▶ [GIVEN INFORMATION]
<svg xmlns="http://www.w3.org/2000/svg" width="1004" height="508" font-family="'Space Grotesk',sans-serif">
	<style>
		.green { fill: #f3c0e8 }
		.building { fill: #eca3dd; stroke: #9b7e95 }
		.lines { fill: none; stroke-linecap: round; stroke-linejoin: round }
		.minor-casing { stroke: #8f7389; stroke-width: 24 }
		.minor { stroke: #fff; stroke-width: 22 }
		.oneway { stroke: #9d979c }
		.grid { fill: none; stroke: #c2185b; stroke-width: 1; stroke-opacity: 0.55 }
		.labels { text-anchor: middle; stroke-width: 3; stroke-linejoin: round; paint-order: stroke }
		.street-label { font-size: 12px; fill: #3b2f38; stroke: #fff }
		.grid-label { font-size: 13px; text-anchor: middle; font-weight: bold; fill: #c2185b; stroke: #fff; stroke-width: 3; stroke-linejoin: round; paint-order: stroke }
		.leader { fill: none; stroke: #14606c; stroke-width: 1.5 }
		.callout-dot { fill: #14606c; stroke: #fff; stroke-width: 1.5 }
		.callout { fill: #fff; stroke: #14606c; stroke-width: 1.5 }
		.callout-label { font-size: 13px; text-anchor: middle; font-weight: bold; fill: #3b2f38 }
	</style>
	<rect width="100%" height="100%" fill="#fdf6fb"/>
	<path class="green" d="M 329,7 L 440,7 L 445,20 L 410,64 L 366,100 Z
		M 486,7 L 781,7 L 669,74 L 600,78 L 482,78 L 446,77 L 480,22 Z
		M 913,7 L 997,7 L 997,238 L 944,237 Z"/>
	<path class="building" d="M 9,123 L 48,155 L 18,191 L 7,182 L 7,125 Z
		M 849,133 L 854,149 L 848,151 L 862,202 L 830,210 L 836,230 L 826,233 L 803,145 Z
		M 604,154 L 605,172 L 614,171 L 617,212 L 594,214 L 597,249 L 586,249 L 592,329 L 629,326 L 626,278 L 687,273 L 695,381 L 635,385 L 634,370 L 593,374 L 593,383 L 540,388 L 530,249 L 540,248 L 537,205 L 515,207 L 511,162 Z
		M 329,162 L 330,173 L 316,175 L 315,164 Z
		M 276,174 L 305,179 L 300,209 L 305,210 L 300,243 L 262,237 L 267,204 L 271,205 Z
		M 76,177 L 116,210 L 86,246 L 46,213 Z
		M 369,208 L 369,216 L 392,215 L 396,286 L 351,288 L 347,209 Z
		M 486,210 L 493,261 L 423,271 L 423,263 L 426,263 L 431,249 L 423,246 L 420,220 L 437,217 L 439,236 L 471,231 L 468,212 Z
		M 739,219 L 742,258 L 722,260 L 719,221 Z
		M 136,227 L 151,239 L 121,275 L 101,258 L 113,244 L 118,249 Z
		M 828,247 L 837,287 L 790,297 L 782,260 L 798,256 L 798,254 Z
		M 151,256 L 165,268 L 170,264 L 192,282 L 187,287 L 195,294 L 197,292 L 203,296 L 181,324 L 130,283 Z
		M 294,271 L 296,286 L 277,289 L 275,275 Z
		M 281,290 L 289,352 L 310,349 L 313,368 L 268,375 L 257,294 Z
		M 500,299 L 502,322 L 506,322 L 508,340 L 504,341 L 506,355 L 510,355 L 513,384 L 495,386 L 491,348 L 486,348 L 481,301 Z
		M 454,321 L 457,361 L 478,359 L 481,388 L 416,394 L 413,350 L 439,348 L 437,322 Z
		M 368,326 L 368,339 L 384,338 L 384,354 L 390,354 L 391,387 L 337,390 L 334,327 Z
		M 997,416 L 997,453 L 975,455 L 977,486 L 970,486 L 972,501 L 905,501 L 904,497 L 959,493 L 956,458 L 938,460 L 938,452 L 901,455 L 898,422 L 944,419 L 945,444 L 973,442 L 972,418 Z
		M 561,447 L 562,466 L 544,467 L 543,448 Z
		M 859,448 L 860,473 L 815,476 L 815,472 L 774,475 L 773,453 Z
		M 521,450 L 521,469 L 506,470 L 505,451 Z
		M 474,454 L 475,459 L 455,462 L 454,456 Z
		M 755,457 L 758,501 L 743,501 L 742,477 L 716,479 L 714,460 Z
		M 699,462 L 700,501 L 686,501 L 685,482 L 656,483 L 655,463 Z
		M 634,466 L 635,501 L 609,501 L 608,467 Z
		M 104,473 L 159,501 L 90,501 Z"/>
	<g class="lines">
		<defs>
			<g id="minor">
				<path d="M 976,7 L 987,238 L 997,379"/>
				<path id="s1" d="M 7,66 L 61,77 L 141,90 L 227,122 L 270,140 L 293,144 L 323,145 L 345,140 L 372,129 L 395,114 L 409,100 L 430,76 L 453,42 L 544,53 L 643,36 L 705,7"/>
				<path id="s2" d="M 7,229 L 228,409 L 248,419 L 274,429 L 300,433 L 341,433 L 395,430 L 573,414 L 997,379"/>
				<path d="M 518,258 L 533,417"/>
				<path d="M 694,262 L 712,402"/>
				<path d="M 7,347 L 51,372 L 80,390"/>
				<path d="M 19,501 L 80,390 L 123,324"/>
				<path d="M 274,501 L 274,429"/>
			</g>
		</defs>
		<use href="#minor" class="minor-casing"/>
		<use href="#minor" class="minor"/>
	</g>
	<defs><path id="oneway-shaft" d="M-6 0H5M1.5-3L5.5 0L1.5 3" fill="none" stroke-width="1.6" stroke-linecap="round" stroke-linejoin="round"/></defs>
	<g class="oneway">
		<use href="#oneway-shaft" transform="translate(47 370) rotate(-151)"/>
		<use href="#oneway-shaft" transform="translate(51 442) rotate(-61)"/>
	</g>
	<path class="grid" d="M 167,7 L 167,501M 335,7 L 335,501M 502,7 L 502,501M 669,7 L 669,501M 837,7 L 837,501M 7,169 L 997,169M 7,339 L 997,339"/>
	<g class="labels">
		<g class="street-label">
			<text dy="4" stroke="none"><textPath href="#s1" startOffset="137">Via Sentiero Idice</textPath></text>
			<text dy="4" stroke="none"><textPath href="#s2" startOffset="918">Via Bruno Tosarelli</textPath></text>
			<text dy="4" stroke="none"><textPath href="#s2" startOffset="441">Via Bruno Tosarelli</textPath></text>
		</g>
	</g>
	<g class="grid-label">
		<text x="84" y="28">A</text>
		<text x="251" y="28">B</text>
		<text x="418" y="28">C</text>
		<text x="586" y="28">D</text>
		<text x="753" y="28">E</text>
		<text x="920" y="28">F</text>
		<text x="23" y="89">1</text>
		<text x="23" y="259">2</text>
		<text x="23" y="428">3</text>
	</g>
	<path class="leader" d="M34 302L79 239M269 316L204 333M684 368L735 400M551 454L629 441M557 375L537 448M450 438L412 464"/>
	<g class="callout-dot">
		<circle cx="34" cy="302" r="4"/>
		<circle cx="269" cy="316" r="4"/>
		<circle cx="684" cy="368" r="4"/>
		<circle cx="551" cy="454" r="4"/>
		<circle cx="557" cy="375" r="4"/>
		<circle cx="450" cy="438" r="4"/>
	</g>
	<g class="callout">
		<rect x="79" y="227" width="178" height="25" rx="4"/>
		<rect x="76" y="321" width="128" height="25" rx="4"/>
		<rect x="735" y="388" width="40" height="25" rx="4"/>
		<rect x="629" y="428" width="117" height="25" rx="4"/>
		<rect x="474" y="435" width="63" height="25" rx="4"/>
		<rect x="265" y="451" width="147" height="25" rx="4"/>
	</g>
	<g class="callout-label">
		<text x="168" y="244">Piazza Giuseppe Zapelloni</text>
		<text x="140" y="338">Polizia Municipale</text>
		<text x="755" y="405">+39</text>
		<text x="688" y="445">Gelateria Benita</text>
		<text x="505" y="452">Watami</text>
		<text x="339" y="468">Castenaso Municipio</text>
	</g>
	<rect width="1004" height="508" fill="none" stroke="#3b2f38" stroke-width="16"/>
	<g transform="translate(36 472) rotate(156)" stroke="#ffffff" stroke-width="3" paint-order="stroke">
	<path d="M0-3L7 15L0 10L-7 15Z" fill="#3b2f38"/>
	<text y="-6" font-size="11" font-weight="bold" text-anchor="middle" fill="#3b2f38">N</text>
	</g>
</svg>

...

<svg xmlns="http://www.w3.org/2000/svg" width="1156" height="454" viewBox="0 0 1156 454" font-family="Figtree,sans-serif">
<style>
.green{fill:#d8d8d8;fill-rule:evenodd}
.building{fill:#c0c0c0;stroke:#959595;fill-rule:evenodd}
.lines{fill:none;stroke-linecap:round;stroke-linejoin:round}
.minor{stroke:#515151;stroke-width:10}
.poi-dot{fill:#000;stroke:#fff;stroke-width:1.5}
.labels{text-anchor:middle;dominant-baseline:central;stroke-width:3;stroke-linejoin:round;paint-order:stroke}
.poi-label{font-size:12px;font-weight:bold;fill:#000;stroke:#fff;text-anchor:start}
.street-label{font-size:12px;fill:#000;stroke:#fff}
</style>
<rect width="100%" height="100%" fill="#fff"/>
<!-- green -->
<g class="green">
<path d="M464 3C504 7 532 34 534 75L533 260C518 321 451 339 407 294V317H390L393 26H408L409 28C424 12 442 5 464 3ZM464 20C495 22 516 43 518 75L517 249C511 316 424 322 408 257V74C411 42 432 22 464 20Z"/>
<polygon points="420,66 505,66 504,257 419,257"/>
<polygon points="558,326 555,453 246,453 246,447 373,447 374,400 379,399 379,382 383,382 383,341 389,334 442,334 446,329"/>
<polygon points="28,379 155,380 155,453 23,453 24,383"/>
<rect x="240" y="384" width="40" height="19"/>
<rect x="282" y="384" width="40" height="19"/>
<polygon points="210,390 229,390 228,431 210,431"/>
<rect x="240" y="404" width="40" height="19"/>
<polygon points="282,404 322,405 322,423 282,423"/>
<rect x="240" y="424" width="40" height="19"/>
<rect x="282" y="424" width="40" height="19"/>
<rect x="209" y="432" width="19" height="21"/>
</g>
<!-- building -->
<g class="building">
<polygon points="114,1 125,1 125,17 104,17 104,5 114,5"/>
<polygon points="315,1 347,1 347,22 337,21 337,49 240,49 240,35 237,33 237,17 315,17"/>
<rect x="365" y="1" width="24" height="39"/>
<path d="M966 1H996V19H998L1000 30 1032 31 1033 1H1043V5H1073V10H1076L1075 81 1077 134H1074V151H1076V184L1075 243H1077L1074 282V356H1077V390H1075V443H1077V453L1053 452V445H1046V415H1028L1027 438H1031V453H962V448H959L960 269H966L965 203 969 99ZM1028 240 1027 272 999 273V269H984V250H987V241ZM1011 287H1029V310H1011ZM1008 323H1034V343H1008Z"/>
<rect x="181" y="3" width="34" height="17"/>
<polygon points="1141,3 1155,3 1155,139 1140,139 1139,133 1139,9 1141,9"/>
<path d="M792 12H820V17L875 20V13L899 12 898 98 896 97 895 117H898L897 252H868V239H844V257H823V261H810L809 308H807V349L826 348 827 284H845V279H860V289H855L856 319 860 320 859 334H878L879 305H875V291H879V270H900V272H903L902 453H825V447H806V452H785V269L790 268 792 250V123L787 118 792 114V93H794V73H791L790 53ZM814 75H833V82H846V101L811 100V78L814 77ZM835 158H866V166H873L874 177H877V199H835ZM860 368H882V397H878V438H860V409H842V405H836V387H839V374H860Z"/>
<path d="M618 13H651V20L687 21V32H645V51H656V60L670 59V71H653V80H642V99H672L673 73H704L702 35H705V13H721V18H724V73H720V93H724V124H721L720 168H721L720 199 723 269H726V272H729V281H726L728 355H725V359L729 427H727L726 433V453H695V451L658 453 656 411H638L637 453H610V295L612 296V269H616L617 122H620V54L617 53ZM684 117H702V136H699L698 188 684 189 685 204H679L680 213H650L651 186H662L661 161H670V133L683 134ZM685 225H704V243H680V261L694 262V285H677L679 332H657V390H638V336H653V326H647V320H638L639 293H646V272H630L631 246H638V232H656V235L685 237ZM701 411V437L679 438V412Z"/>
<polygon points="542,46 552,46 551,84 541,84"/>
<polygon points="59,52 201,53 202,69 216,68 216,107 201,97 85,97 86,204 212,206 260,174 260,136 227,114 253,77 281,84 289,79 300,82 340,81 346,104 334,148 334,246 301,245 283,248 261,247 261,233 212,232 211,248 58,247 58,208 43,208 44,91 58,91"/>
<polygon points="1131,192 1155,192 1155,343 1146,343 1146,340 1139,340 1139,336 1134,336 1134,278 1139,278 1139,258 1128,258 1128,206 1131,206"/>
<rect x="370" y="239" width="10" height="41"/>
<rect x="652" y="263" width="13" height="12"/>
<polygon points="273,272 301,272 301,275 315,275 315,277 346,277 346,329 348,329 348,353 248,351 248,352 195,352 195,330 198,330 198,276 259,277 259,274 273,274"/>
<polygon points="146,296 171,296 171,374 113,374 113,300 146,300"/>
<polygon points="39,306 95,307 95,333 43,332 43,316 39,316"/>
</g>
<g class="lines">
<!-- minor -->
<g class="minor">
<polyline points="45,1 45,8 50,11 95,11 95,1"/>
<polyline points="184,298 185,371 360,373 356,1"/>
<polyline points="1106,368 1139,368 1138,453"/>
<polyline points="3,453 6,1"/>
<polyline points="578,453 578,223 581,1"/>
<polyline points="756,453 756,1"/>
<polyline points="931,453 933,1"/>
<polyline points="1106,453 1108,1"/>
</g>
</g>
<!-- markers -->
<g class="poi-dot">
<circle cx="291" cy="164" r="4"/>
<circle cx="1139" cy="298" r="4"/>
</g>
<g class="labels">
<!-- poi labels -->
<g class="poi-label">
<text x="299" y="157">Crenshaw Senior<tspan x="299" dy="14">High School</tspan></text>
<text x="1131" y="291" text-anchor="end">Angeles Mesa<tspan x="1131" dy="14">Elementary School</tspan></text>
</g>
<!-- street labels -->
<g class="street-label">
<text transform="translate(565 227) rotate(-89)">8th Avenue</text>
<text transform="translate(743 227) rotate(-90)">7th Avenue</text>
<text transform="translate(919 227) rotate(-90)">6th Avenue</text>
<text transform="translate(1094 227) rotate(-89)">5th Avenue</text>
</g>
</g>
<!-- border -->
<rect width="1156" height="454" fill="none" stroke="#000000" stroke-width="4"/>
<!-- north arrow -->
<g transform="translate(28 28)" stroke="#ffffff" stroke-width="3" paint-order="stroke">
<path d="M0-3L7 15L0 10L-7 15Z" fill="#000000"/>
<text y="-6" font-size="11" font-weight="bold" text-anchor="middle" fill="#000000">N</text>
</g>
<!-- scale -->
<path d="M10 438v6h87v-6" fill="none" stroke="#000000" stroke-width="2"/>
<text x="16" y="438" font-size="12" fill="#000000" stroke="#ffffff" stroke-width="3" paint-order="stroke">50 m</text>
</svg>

▶ [WORK REQUIRED] How many lines above contain the word "http"? Answer with the number alone.

▶ [TASK ANSWER] 2